En este sentido, varias crónicas recientes han puesto el énfasis en las demandas prodemocráticas de los manifestantes, señalando la evidente ausencia de garantías democráticas en un Estado dominado por un solo partido, Nur Otán, y donde el actual presidente Tokayev fue impuesto por su predecesor Nazarbayev. Las cadenas de comunicación en Europa y América del Norte, así como un gran número de analistas, expertos y ‘think tanks’, han presentado las revueltas kazajas como el clásico ejemplo del levantamiento de un pueblo anhelando una mayor libertad, respeto a los derechos humanos, y el establecimiento de una democracia real. Así lo expresaba la editorial del 8 de enero de El Mundo, el segundo periódico más leído en España. También el New York Times ponía el acento en las ansias democratizadoras en el país en un artículo del 5 de enero.

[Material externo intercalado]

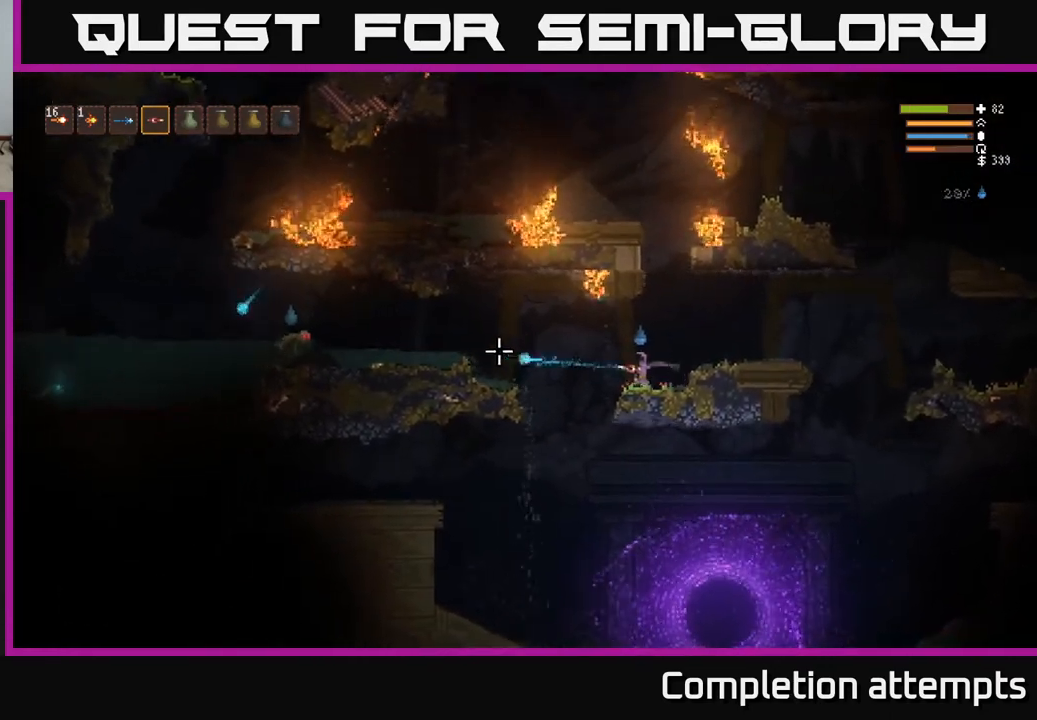
{"buttons": ["L2", "R2"], "left_stick": "left", "right_stick": "left", "events": [[100, "L2", "down"], [250, "L2", "up"], [433, "R2", "down"], [483, "L2", "down"]]}
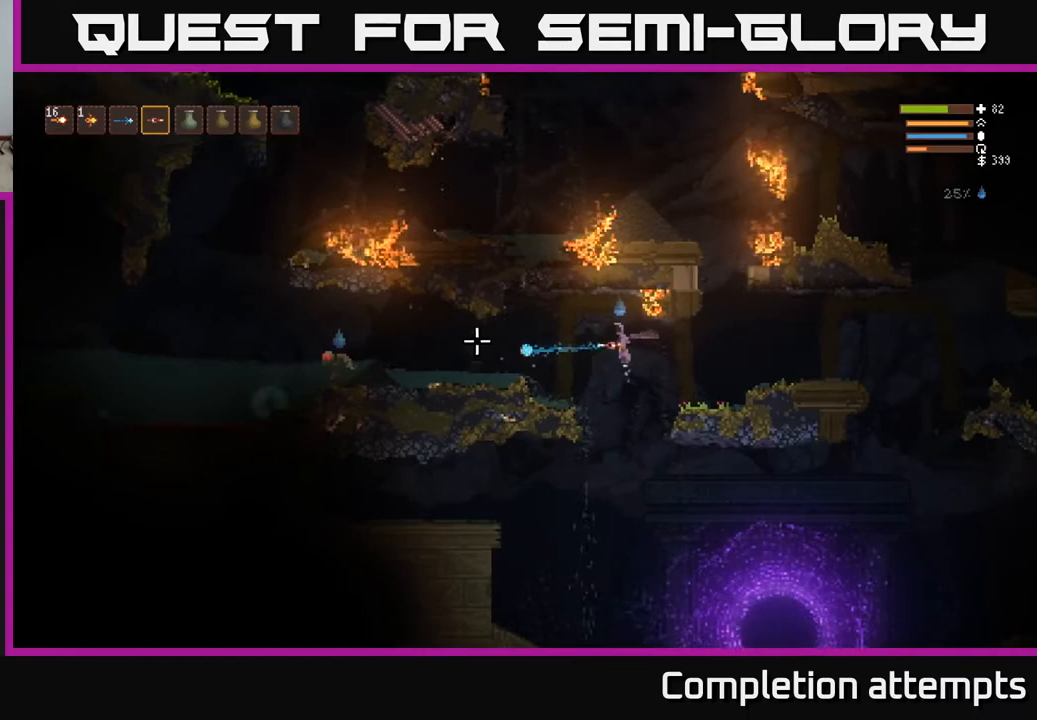
{"buttons": ["L2", "R2"], "left_stick": "left", "right_stick": "left", "events": [[50, "R2", "up"], [67, "L2", "up"], [450, "L2", "down"], [450, "R2", "down"]]}
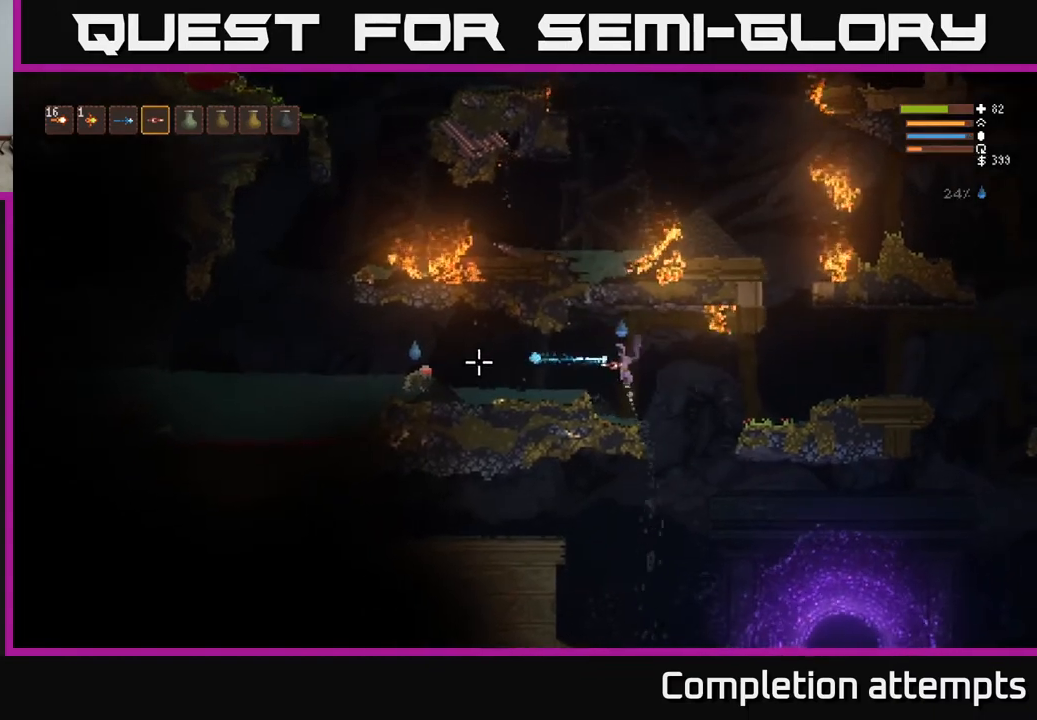
{"buttons": [], "left_stick": "left", "right_stick": "left", "events": [[50, "L2", "up"], [50, "R2", "up"], [417, "R2", "down"], [500, "R2", "up"]]}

Este relato, pues, se centra en la dicotomía democracia-dictadura. Según esta lectura, los manifestantes kazajos, así como los bielorrusos el año pasado, los ucranianos en 2014 o los árabes a lo largo de las Primaveras Árabes, reivindican por encima de todo una transición hacia un sistema liberal democrático al estilo occidental.
Esta visión de las manifestaciones en países en desarrollo presenta la democracia liberal basada en los derechos humanos como punto álgido de la historia y la civilización, influido por una interpretación lineal de la historia: el crecimiento y desarrollo de los países van hacia una dirección, marcada por las sociedades en Europa y América del Norte. Esta interpretación eurocéntrica de la historia aplica una receta occidental a países no occidentales, tratados como aspirantes a llegar a la meta que ya cruzaron los prósperos y democráticos países europeos.

Esta presentación de los hechos o, como dicen los anglosajones, ‘framing’, es la que nos convence más a los europeos, tanto para el público general como para los grandes conglomerados mediáticos.

Sin embargo, la consolidación de China, así como el crecimiento de las monarquías del golfo Pérsico, mediante sistemas político-económicos y sociales muy diferentes ha puesto en jaque la validez de esta visión lineal de la historia. Para muchos países China representa hoy un modelo social y económico muy atractivo, más que el ejemplo liberal occidental. Kazajistán, cuyo PIB triplica hoy al de 2005, parece basarse más en el modelo chino – algo condicionado sin duda por su dependencia comercial con Pekín y su cercanía geográfica.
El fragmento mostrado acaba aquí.